On 11/29/2010 11:31 AM, Gus Correa wrote:
Hi Mauricio
Check if you have icc (in the Intel compiler bin
directory/subdirectories).
Check also if it is in your PATH environment variable.
"which icc" will tell.
If not, add it to PATH.
Actually, the right way to do it
is to run the Intel scripts to set the whole compiler environment,
not only PATH.
The scripts should be called something like iccvars.csh iccvars.sh
for C/C++ and ifortvars.csh ifortvars.sh for Fortran, and are also
in the Intel bin directory.
You can source these scripts in your .cshrc/.bashrc file,
using the correct shell (.sh if you use [ba]sh, .csh if you use [t]csh).
This is in the Intel compiler documentation, take a look.

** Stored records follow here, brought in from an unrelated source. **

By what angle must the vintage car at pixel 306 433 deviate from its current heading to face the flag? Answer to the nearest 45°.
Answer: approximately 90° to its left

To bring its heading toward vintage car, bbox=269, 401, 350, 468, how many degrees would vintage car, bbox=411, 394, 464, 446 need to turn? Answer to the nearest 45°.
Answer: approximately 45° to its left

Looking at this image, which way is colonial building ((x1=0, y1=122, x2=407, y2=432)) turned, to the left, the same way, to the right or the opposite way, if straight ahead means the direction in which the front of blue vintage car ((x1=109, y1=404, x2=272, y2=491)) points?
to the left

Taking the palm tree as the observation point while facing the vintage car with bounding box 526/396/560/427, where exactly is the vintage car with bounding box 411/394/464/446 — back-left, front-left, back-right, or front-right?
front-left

For the icc version mentioned, there is a compilervars.[c]sh which takes
care of both C++ and Fortran (if present), as do either of the iccvars
or ifortvars, when the compilers are installed in the same directory.

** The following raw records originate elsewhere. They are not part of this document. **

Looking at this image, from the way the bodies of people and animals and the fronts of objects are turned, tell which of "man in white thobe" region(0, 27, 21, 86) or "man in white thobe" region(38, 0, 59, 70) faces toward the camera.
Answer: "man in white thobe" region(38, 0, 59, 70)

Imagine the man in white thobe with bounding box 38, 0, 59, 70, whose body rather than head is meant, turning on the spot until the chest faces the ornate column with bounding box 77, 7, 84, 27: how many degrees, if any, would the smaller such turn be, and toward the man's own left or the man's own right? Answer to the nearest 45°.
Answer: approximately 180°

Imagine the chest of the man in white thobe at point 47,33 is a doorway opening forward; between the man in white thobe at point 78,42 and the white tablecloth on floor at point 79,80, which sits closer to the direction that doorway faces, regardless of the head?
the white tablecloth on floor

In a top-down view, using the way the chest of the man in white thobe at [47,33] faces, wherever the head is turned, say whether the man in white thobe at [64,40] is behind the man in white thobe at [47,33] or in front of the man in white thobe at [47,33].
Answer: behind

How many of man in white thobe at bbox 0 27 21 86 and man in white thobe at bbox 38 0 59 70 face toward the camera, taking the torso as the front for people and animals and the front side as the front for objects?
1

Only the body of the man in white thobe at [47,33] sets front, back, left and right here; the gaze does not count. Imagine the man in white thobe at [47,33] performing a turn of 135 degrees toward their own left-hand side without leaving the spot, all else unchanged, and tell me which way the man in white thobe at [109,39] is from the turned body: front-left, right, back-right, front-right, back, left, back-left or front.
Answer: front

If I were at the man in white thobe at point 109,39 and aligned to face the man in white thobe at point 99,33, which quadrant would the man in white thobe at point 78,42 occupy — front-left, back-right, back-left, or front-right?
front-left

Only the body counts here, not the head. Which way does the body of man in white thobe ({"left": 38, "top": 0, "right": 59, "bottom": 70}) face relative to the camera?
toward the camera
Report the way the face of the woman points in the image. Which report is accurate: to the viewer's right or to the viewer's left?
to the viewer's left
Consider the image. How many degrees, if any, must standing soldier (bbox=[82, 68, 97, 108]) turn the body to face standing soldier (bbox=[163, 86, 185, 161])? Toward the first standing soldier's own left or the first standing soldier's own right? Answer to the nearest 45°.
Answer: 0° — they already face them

Also, you can compile OpenMPI with gcc,g++ and gfortran, if you want.
If they are not yet installed in your Ubuntu, you can get them with
apt-get, or whatever Ubuntu uses to get packages.
icc ought to work interchangeably with gcc, provided the same g++
version is always on PATH. icc doesn't work without the g++. Thus, it
is entirely reasonable to build openmpi with gcc and use either gcc or
icc to build the application. gfortran and ifort, however, involve
incompatible run-time libraries, and the openmpi fortran libraries won't
be interchangeable.
You must take care not to mix 32- and 64-bit compilers/libraries.
Normally you would build everything 64-bit, both openmpi and the
application. Ubuntu doesn't follow the standard scheme for location of
32-bit vs. 64-bit compilers and libraries, but the Intel compiler
version you mentioned should resolve this automatically.